EXERCISE: Transcribe, word for word and without additions, each line below from the one containing "plant pot: none [157,169,234,266]" through the one containing "floor lamp: present", both ends included.

PROVIDED DATA:
►

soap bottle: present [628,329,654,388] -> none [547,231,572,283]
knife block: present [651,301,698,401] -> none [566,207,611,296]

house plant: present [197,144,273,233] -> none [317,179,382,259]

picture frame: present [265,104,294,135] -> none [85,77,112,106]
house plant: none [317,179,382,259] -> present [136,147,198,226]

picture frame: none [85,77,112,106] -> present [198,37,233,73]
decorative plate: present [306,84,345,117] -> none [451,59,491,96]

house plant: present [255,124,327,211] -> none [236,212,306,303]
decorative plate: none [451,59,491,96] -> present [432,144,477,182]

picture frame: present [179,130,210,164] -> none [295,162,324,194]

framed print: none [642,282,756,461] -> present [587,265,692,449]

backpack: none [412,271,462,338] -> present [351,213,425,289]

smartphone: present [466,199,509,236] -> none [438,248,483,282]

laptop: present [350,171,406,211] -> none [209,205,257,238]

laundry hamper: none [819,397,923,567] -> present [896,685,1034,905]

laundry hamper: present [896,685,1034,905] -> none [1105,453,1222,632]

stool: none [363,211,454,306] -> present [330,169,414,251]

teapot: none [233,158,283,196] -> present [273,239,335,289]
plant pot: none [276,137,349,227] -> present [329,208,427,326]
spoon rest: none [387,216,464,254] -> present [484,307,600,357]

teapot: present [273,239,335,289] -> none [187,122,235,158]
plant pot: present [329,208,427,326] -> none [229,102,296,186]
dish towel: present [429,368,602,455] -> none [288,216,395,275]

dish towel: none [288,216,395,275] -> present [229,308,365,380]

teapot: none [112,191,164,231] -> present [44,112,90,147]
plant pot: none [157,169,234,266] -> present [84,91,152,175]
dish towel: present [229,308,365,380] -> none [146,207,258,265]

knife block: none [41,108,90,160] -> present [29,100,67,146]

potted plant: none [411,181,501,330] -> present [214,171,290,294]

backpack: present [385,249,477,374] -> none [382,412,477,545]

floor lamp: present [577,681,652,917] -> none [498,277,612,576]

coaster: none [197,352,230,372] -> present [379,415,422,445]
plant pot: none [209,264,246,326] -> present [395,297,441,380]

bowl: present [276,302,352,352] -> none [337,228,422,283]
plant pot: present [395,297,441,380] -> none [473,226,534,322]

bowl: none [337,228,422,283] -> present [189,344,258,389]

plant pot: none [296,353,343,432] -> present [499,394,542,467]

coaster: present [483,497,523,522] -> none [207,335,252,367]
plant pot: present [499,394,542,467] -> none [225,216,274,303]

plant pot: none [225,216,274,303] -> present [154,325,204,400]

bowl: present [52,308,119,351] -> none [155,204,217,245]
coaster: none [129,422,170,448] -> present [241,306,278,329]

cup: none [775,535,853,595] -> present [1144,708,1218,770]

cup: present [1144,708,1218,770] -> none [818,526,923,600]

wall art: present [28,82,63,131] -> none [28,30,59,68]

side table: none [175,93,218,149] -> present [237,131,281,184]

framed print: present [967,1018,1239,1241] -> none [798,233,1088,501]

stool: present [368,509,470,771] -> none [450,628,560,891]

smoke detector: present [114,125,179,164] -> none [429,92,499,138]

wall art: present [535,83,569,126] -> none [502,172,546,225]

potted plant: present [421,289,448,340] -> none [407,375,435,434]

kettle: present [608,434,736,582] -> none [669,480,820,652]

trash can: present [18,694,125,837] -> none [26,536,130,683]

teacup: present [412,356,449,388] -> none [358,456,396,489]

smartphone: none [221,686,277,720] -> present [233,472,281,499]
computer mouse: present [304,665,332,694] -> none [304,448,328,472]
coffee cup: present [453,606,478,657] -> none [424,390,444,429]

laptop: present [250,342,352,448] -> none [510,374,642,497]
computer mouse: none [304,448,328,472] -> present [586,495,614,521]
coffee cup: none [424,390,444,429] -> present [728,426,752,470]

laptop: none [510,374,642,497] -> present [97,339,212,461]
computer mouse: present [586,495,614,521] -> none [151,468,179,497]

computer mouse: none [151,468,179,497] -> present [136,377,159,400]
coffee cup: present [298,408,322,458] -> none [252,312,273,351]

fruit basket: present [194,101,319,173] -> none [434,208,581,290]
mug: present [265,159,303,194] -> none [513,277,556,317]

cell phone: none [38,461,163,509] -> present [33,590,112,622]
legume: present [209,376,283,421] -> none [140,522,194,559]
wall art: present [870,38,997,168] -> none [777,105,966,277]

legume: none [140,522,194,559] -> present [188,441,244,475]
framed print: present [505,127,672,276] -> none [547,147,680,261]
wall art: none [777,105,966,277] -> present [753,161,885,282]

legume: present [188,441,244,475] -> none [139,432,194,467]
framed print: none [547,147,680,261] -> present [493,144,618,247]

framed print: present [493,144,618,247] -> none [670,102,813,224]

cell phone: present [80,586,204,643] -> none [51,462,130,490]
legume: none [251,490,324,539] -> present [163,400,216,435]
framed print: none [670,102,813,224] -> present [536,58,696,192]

◄

ANSWER TO THIS EXERCISE:
plant pot: none [157,169,234,266] -> present [84,91,152,175]
dish towel: present [229,308,365,380] -> none [146,207,258,265]

knife block: none [41,108,90,160] -> present [29,100,67,146]

potted plant: none [411,181,501,330] -> present [214,171,290,294]

backpack: present [385,249,477,374] -> none [382,412,477,545]

floor lamp: present [577,681,652,917] -> none [498,277,612,576]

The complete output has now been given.